The Swiss Sentinel system for influenza virus surveillance reports influenza-like illness in the community through a network of primary care practitioners, but the epidemiologic, demographic, and virological characterization may differ from that observed in hospitalized patients with influenza.
To compare demographic and virological data from hospital influenza cases with Sentinel system data during the 2014-2015 season.
We included 2623 in- and outpatients with a screening request for influenza A/B in a university teaching hospital in Geneva, Switzerland, and 933 participants from the Swiss Sentinel surveillance system and compared the demographic and virological data of the two populations, including the respective distribution of influenza subtypes, and conducted a phylogenetic comparison at the HA1 level of influenza viruses recovered in community and hospital cases.
There were similar proportions of influenza strains recovered in the hospital and in the community (H3N2, 57.1% and 56.9%; H1N1pdm09, 15.5% and 14.2%; B, 27.4% and 28.8%, respectively). HA1 sequence analysis confirmed that all three strains were genetically similar between the two populations. During this particular season, influenza cases were detected earlier in the hospital than in the Sentinel system.
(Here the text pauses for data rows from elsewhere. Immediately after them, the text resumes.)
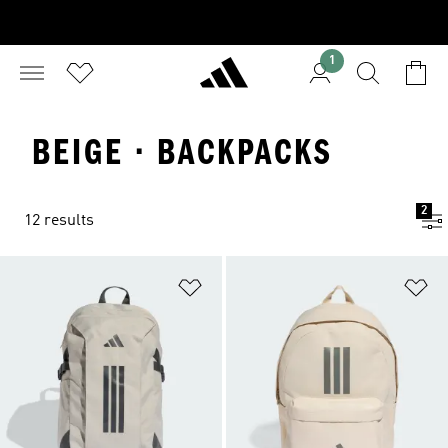
1
BEIGE · BACKPACKS
2
12 results
Add to Wishlist
Ad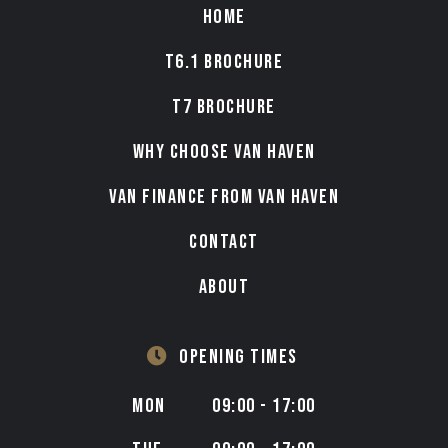
HOME
T6.1 BROCHURE
T7 BROCHURE
WHY CHOOSE VAN HAVEN
VAN FINANCE FROM VAN HAVEN
CONTACT
ABOUT
OPENING TIMES
MON
09:00 - 17:00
Although an influenza surveillance system based on the community can predict the type of influenza strains that will be associated with hospitalizations, it fails to estimate the potential virulence of circulating strains. Further, the population characteristics in the community differ from those in hospitalized patients. This suggests that any national influenza surveillance system should include both community- and hospital-based surveys.
瑞士流感病毒监测哨点系统通过基层医疗从业者网络报告社区中的流感样疾病,但在流行病学、人口统计学和病毒学特征方面可能与流感住院患者中观察到的情况有所不同。
比较2014 - 2015年季节医院流感病例的人口统计学和病毒学数据与哨点系统数据。
我们纳入了瑞士日内瓦一家大学教学医院中2623例有甲型/乙型流感筛查请求的住院和门诊患者,以及瑞士哨点监测系统的933名参与者,比较了这两个人群的人口统计学和病毒学数据,包括流感亚型的各自分布,并对社区和医院病例中分离出的流感病毒在HA1水平进行了系统发育比较。
医院和社区中分离出的流感毒株比例相似(H3N2分别为57.1%和56.9%;H1N1pdm09分别为15.5%和14.2%;B型分别为27.4%和28.8%)。HA1序列分析证实,两个群体中所有三种毒株在基因上相似。在这个特定季节,医院中流感病例的检测时间早于哨点系统。
尽管基于社区的流感监测系统可以预测与住院相关的流感毒株类型,但它无法估计流行毒株的潜在毒力。此外,社区中的人群特征与住院患者不同。这表明任何国家流感监测系统都应包括基于社区和医院的调查。